§ **Text shown**

•••

Does anyone else think more men might like period drama if we didn't call it period drama?

Honey, would you like to watch some period drama sounds about as appealing as - honey, would you enjoy sitting and watching something associated with menstrual cycles and bloody cunts?! Come on.

Tips for suggesting period drama to your man:

1. While fans of the genre know that miniseries (especially BBC miniseries) is its best format - try suggesting something with a run time of less than three hours.

2. Swords and horses are a good thing. Lots of dudes like fantasy and battles; and may, therefore, enjoy a good horse laden period romp.

3. Stick to traditional themes - e.g Arthurian Legend.

My current favorites are BBC Robin Hood and BBC North & South. Swoon and double swoon.

11.07.2008

Romance is Hot Hot Hot

Bad News - the economy is in the shitter (and staying there). Good News - romance sales are up. I don't find it too surprising that in times of great turmoil, we go for the comforts of love and sex to feel happy and reassured.

Sites like eHarlequin - For women who Love to Read - provide an incredible amount of free content and an active online community. The varied Harlequin lines (Kimani Press, Silhouette, Mira, etc.) enable readers to quickly define, in a simply and fun way, the type of lover they wish or want to be. Interested in contemporary, christian characters facing the challenges of life and love - then Steeple Hill Inspired is the place for you. Are you a discerning woman looking for erotic stories of desire? Then go "ignite yourself" with the Spice line. Looking for a powerful, magical world you can only imagine - head on over to Luna and connect with your fellow magic lovers.

•••

§ **Problem**
Answer these questions about the blog text above:
1. What run time does the first tip recommend staying under?
2. Which two productions are named as current favorites?
3. Which Harlequin line is suggested for readers looking for erotic stories of desire?

•••

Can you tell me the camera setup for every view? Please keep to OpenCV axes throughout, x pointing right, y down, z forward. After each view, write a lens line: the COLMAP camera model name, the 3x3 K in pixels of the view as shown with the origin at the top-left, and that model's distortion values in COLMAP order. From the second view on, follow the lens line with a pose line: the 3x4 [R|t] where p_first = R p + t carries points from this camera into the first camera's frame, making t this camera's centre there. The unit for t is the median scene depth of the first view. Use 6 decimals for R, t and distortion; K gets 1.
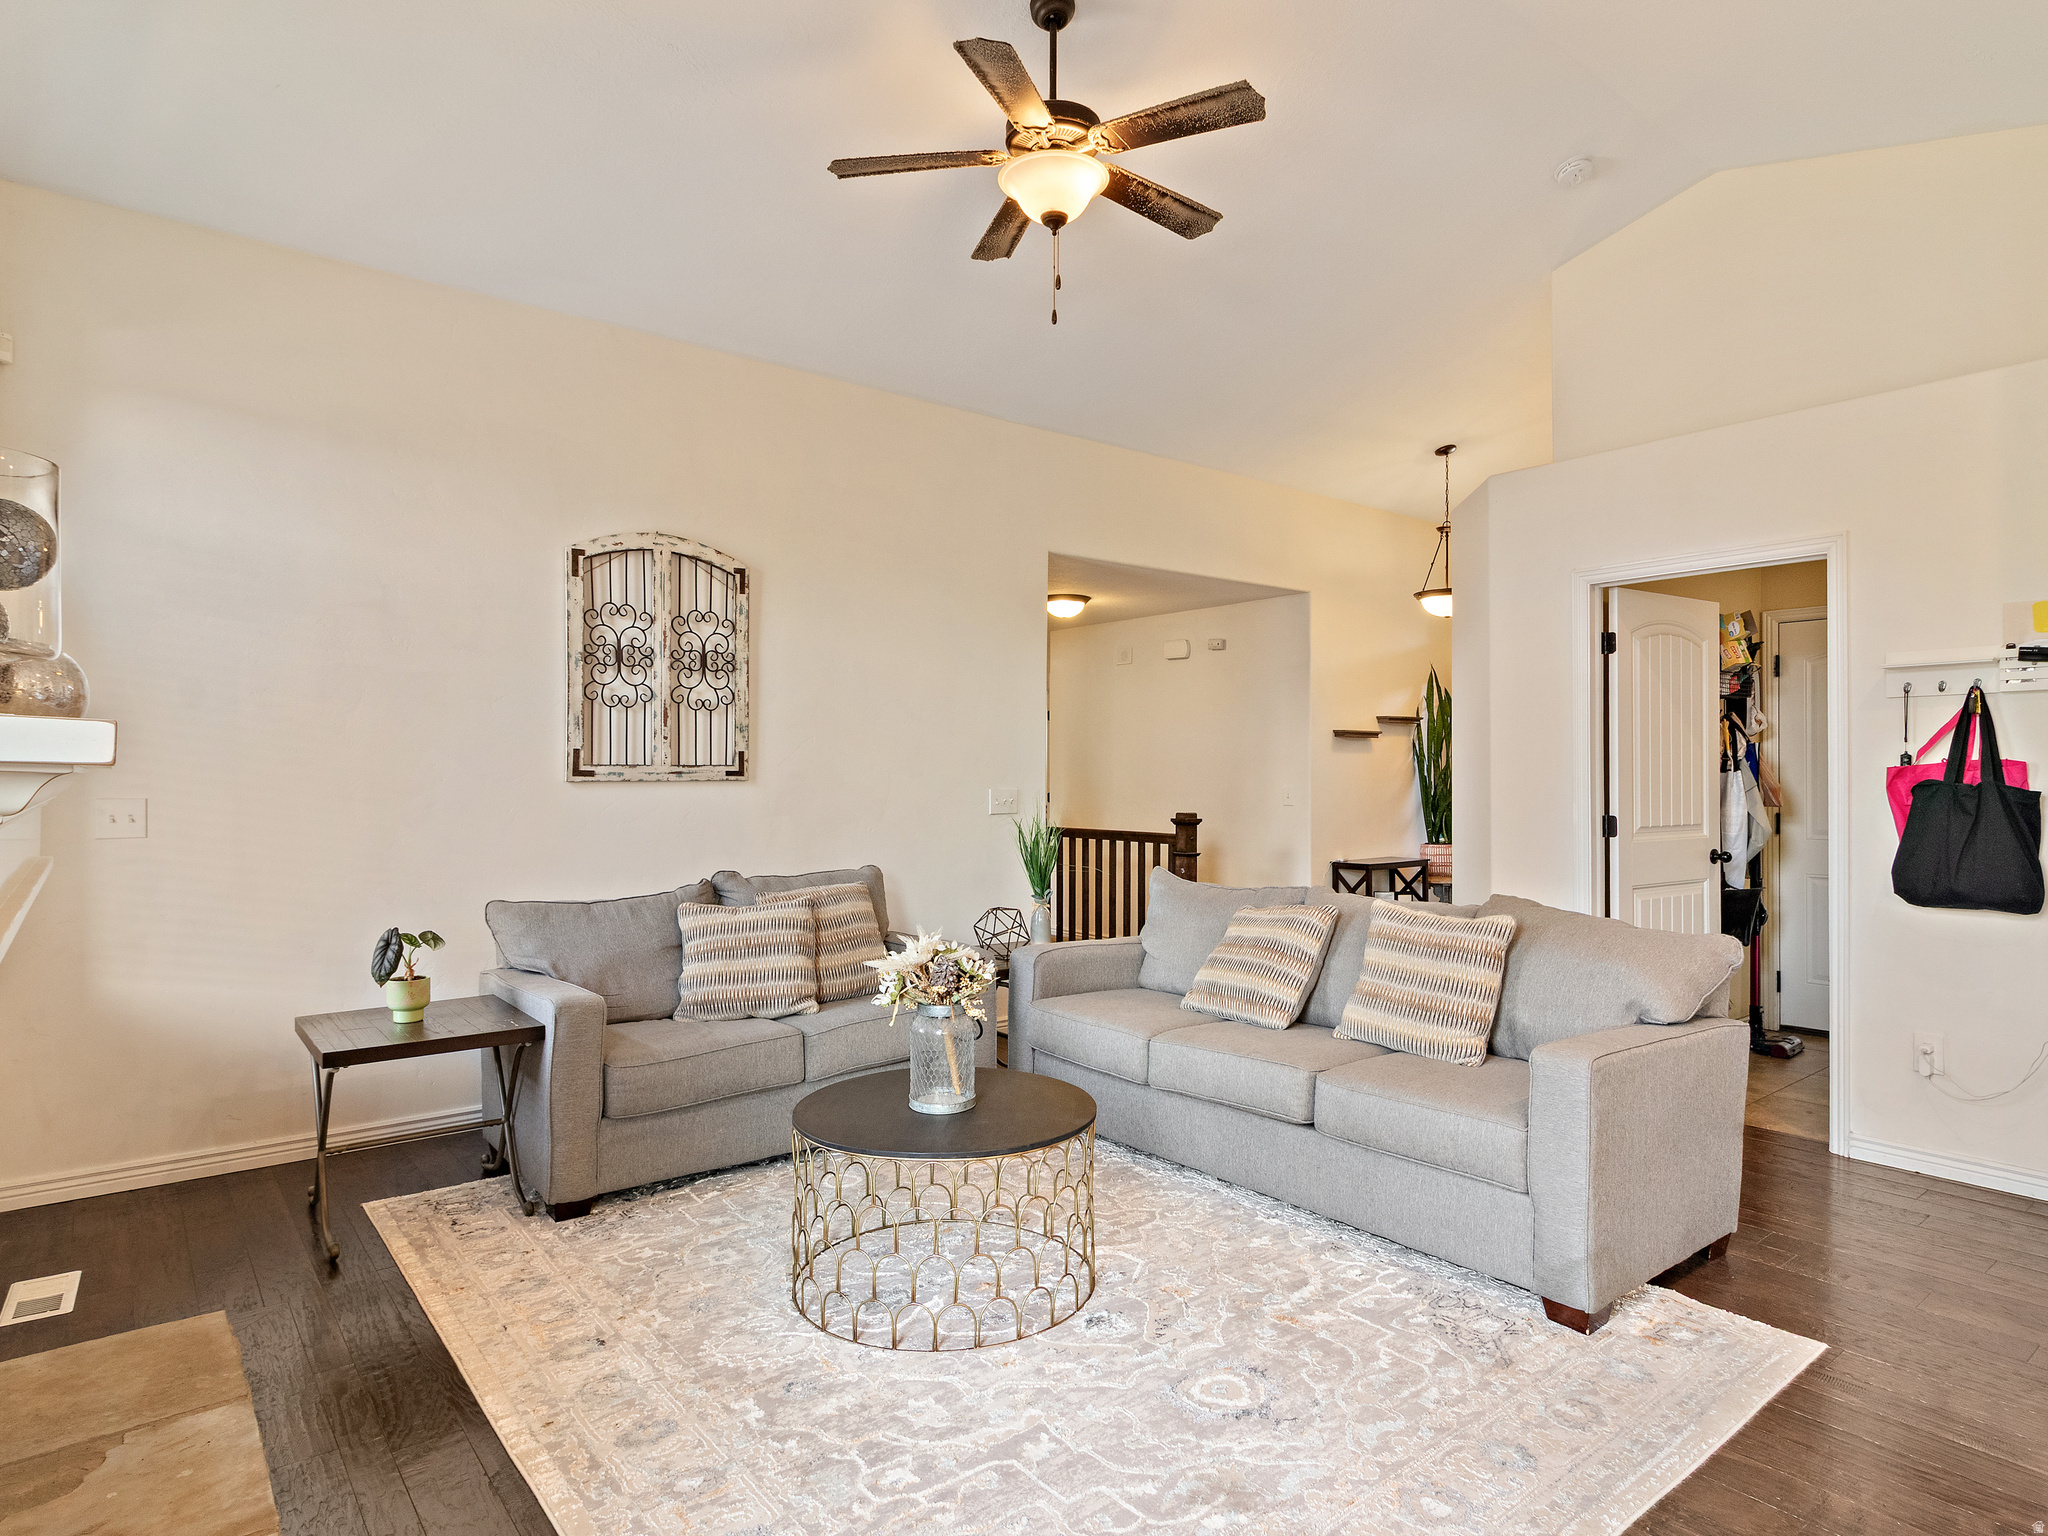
lens RADIAL K [[1151.2, 0, 1020.5], [0, 1151.2, 780.3], [0, 0, 1]] dist [-0.001206, 0.001620]
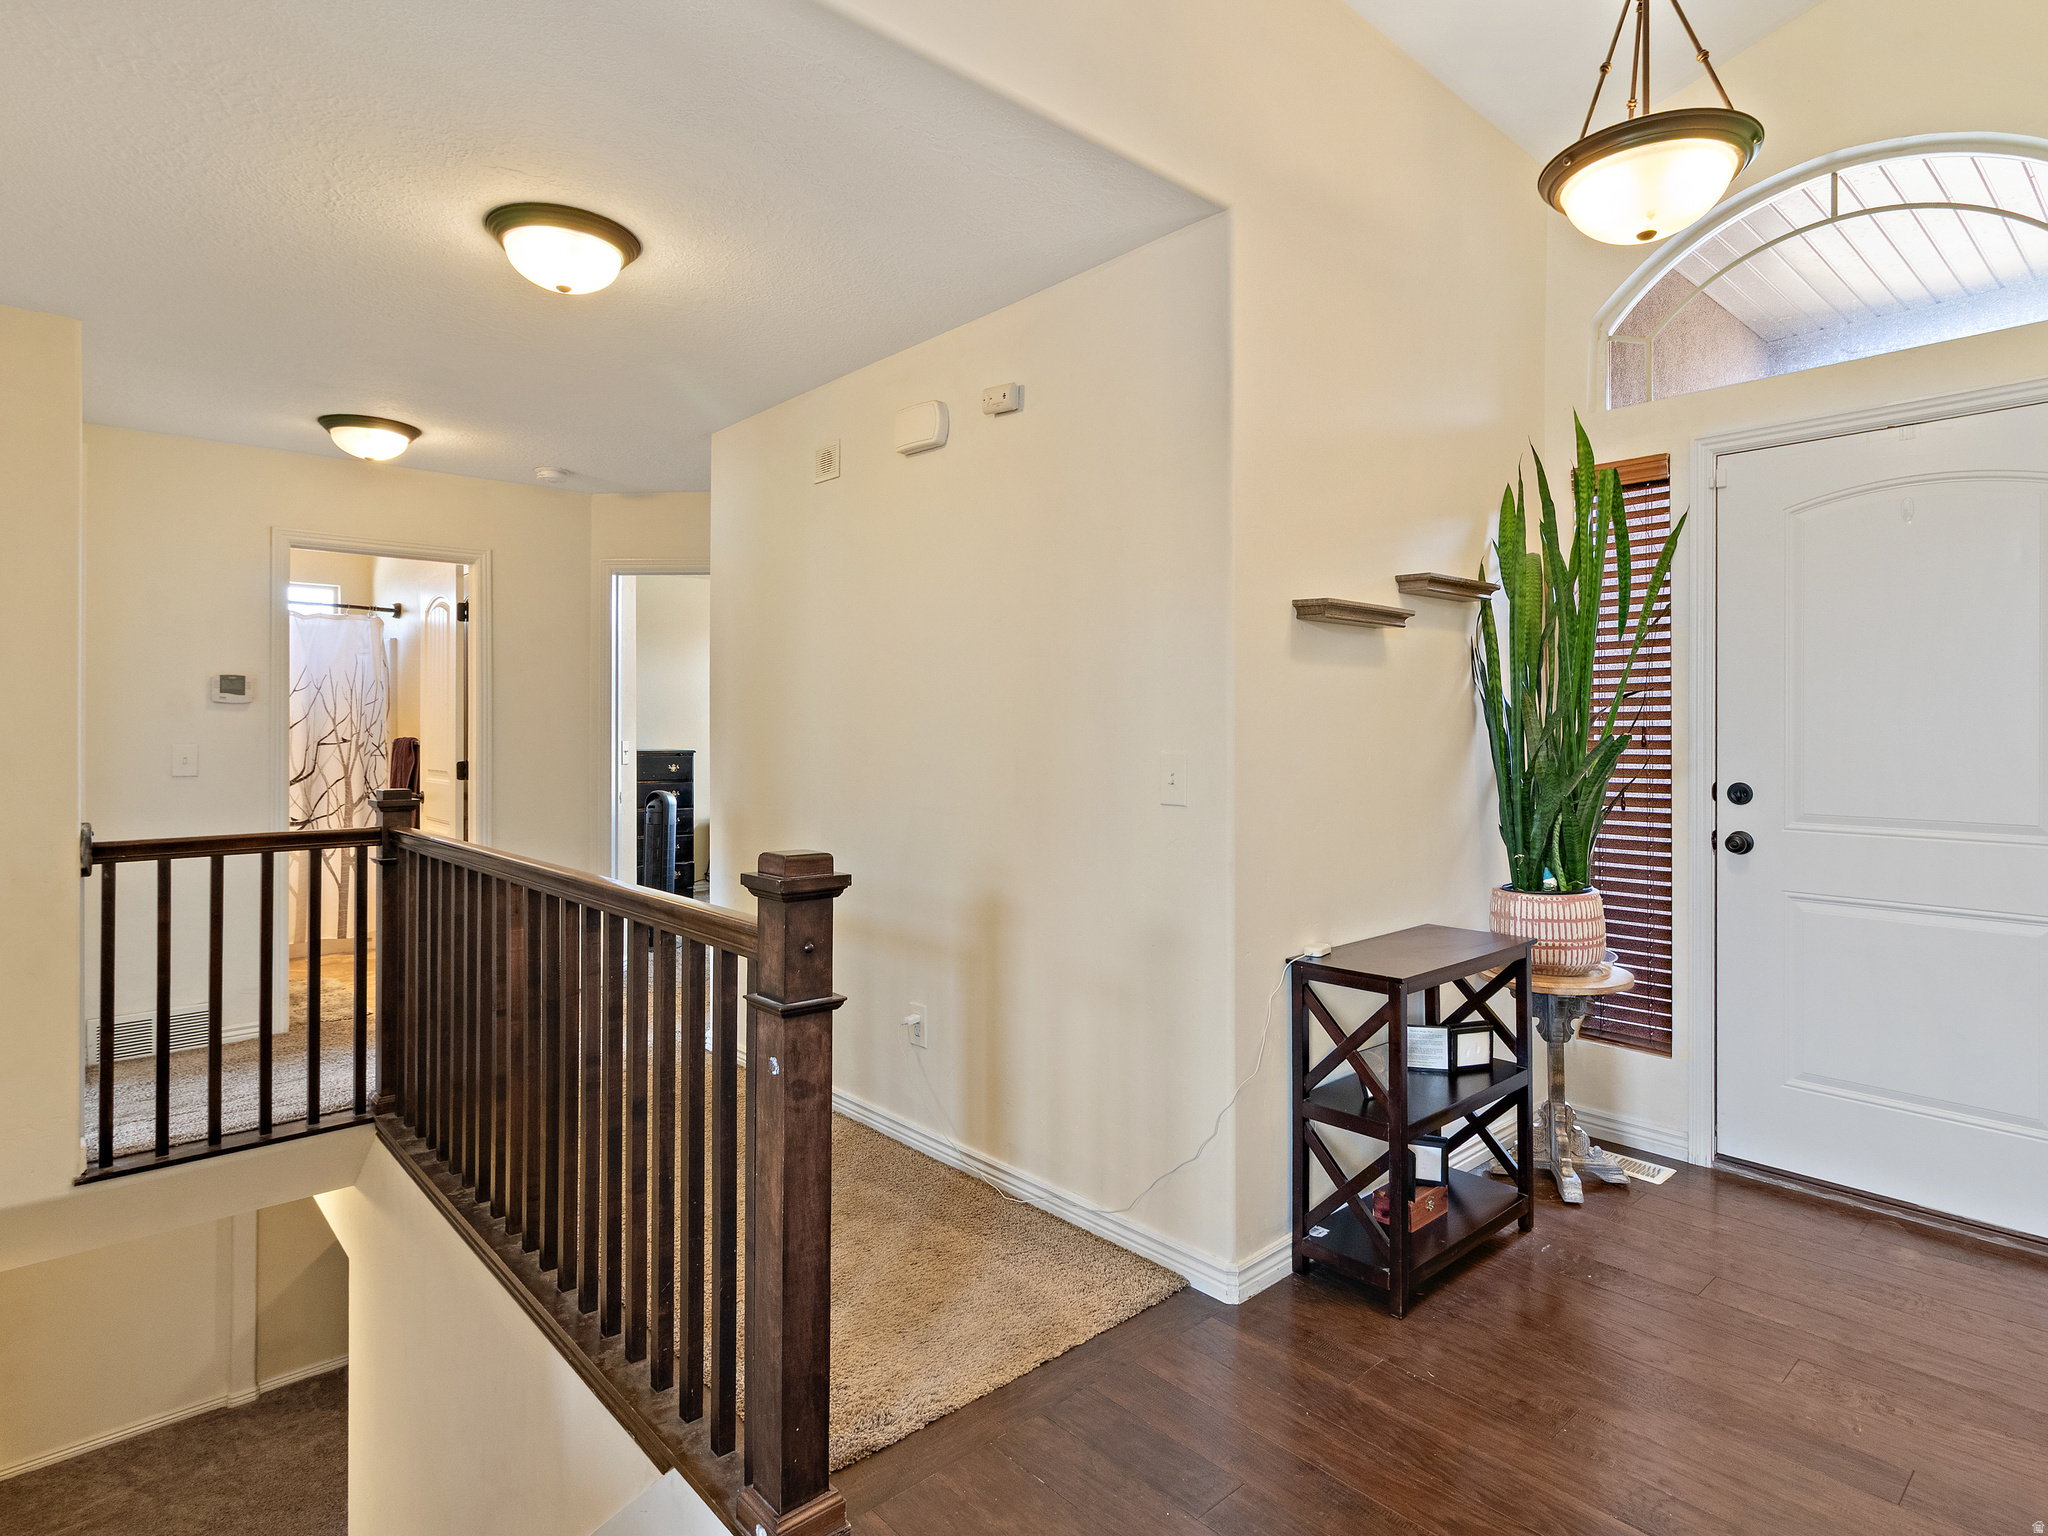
lens RADIAL K [[1075.7, 0, 1031.4], [0, 1075.7, 741.4], [0, 0, 1]] dist [-0.001759, -0.000348]
pose [[0.997231, -0.000982, 0.074353, 0.254435], [0.000604, 0.999987, 0.005109, 0.000247], [-0.074357, -0.005050, 0.997219, 1.038183]]
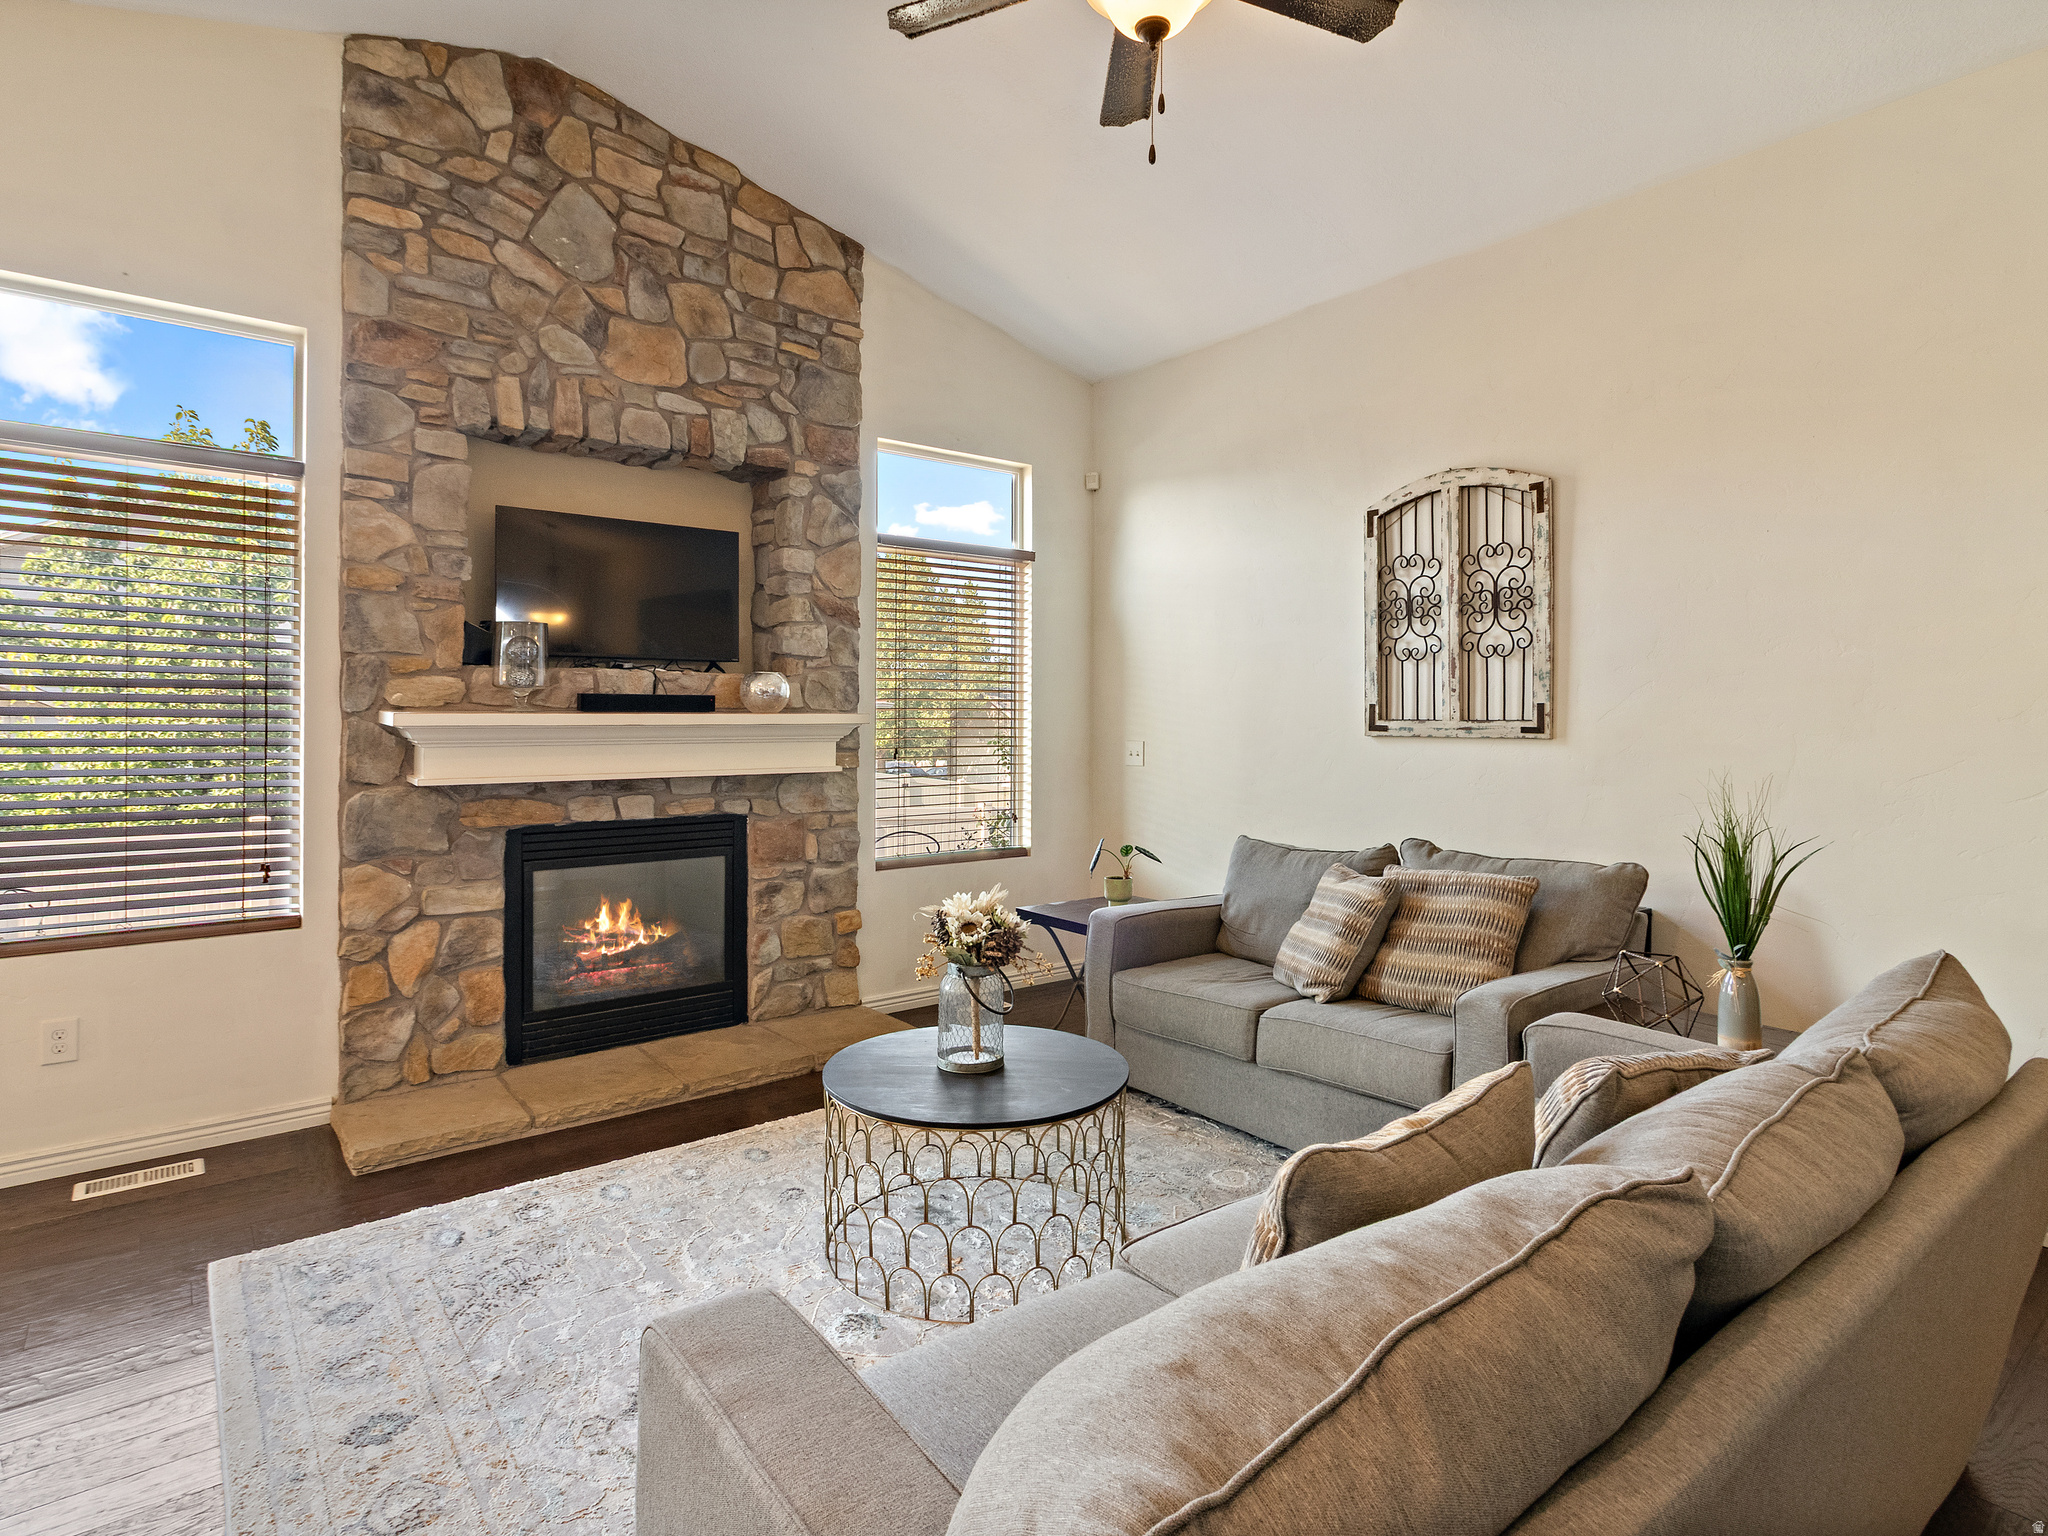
lens RADIAL K [[1081.0, 0, 1032.9], [0, 1081.0, 717.6], [0, 0, 1]] dist [0.002803, 0.000893]
pose [[0.003678, 0.000880, -0.999993, 0.547695], [-0.007494, 0.999972, 0.000853, -0.013309], [0.999965, 0.007491, 0.003684, 0.653386]]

•••

§ **Result below**
1. Less than three hours.
2. BBC Robin Hood and BBC North & South.
3. The Spice line.